Source document:
● ● ●

Some of the knights suggested that a king should be appointed; but the clergy
unanimously opposed this, saying that no Christian could call himself king in
the city where Christ was crowned and suffered. Here again public opinion was
on the side of the clergy; and further discussions were postponed. Their
physical miseries, combined with disappointment at the failure of the attempted
assault and the renewed quarrels of the princes, induced many of the Crusaders
even now to desert the Crusade. A company of them went down to the Jordan to
undergo rebaptism in the holy river; then, after gathering palm branches from
the river bank, they journeyed straight down to Jaffa, hoping to find boats to
carry them back to Europe.

Early in July it was learnt in the camp that a
great army had set out from Egypt to relieve Jerusalem. The princes realized that
there was no time for delay. But the morale of their men was low. Once more a
vision came to their support. On the morning of 6 July the priest Peter
Desiderius, who had already testified that he had seen Bishop Adhemar after his
death, came to Adhemar’s brother, William Hugh of Monteil and to his own lord,
Isoard of Gap, to say that the bishop had again appeared to him. After ordering
the Crusaders to give up their selfish schemes, Adhemar ordered them to hold a
fast and to walk in procession barefoot round the walls of Jerusalem. If they
did so with repentant hearts, within nine days they would capture Jerusalem.

● ● ●

Excerpted records:
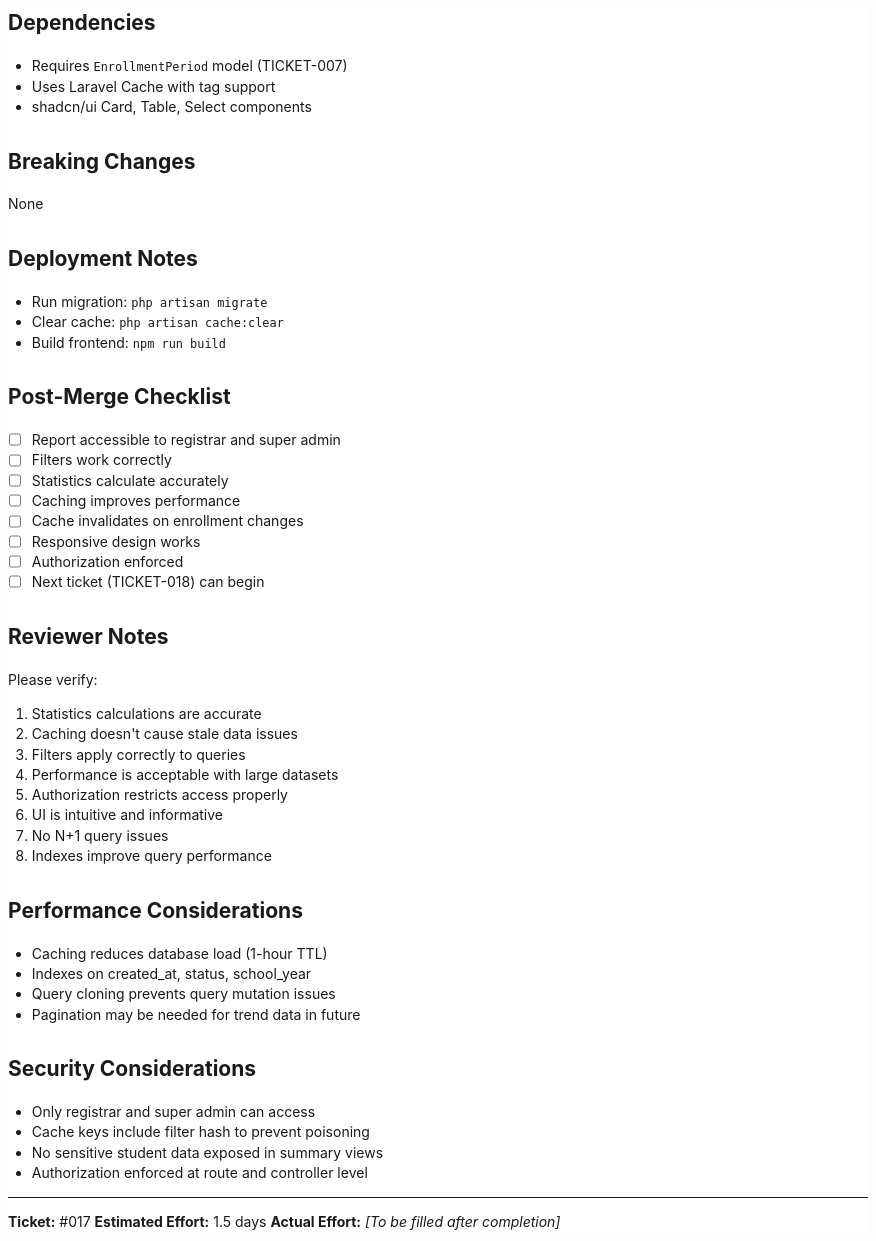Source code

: ## Dependencies

- Requires `EnrollmentPeriod` model (TICKET-007)
- Uses Laravel Cache with tag support
- shadcn/ui Card, Table, Select components

## Breaking Changes

None

## Deployment Notes

- Run migration: `php artisan migrate`
- Clear cache: `php artisan cache:clear`
- Build frontend: `npm run build`

## Post-Merge Checklist

- [ ] Report accessible to registrar and super admin
- [ ] Filters work correctly
- [ ] Statistics calculate accurately
- [ ] Caching improves performance
- [ ] Cache invalidates on enrollment changes
- [ ] Responsive design works
- [ ] Authorization enforced
- [ ] Next ticket (TICKET-018) can begin

## Reviewer Notes

Please verify:

1. Statistics calculations are accurate
2. Caching doesn't cause stale data issues
3. Filters apply correctly to queries
4. Performance is acceptable with large datasets
5. Authorization restricts access properly
6. UI is intuitive and informative
7. No N+1 query issues
8. Indexes improve query performance

## Performance Considerations

- Caching reduces database load (1-hour TTL)
- Indexes on created_at, status, school_year
- Query cloning prevents query mutation issues
- Pagination may be needed for trend data in future

## Security Considerations

- Only registrar and super admin can access
- Cache keys include filter hash to prevent poisoning
- No sensitive student data exposed in summary views
- Authorization enforced at route and controller level

---

**Ticket:** #017
**Estimated Effort:** 1.5 days
**Actual Effort:** _[To be filled after completion]_
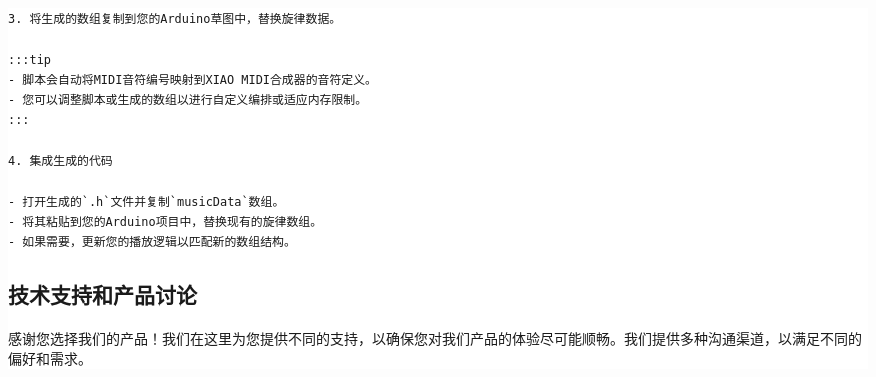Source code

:     3. 将生成的数组复制到您的Arduino草图中，替换旋律数据。

    :::tip
    - 脚本会自动将MIDI音符编号映射到XIAO MIDI合成器的音符定义。
    - 您可以调整脚本或生成的数组以进行自定义编排或适应内存限制。
    :::

    4. 集成生成的代码

    - 打开生成的`.h`文件并复制`musicData`数组。
    - 将其粘贴到您的Arduino项目中，替换现有的旋律数组。
    - 如果需要，更新您的播放逻辑以匹配新的数组结构。


## 技术支持和产品讨论

感谢您选择我们的产品！我们在这里为您提供不同的支持，以确保您对我们产品的体验尽可能顺畅。我们提供多种沟通渠道，以满足不同的偏好和需求。

<div class="table-center">
  <div class="button_tech_support_container">
  <a href="https://forum.seeedstudio.com/" class="button_forum"></a> 
  <a href="https://www.seeedstudio.com/contacts" class="button_email"></a>
  </div>

  <div class="button_tech_support_container">
  <a href="https://discord.gg/eWkprNDMU7" class="button_discord"></a> 
  <a href="https://github.com/Seeed-Studio/wiki-documents/discussions/69" class="button_discussion"></a>
  </div>
</div>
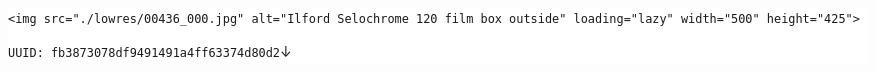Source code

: 	<img src="./lowres/00436_000.jpg" alt="Ilford Selochrome 120 film box outside" loading="lazy" width="500" height="425">
</a>


`UUID: fb3873078df9491491a4ff63374d80d2`↓

<a href="./archive/00435_002.jpg" target="_blank">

● ● ●

Instructions for the task: Reproduce the passage on the Crusaders at Jerusalem, shown above, word for word from start to finish.

Output for this exercise:
Some of the knights suggested that a king should be appointed; but the clergy
unanimously opposed this, saying that no Christian could call himself king in
the city where Christ was crowned and suffered. Here again public opinion was
on the side of the clergy; and further discussions were postponed. Their
physical miseries, combined with disappointment at the failure of the attempted
assault and the renewed quarrels of the princes, induced many of the Crusaders
even now to desert the Crusade. A company of them went down to the Jordan to
undergo rebaptism in the holy river; then, after gathering palm branches from
the river bank, they journeyed straight down to Jaffa, hoping to find boats to
carry them back to Europe.

Early in July it was learnt in the camp that a
great army had set out from Egypt to relieve Jerusalem. The princes realized that
there was no time for delay. But the morale of their men was low. Once more a
vision came to their support. On the morning of 6 July the priest Peter
Desiderius, who had already testified that he had seen Bishop Adhemar after his
death, came to Adhemar’s brother, William Hugh of Monteil and to his own lord,
Isoard of Gap, to say that the bishop had again appeared to him. After ordering
the Crusaders to give up their selfish schemes, Adhemar ordered them to hold a
fast and to walk in procession barefoot round the walls of Jerusalem. If they
did so with repentant hearts, within nine days they would capture Jerusalem.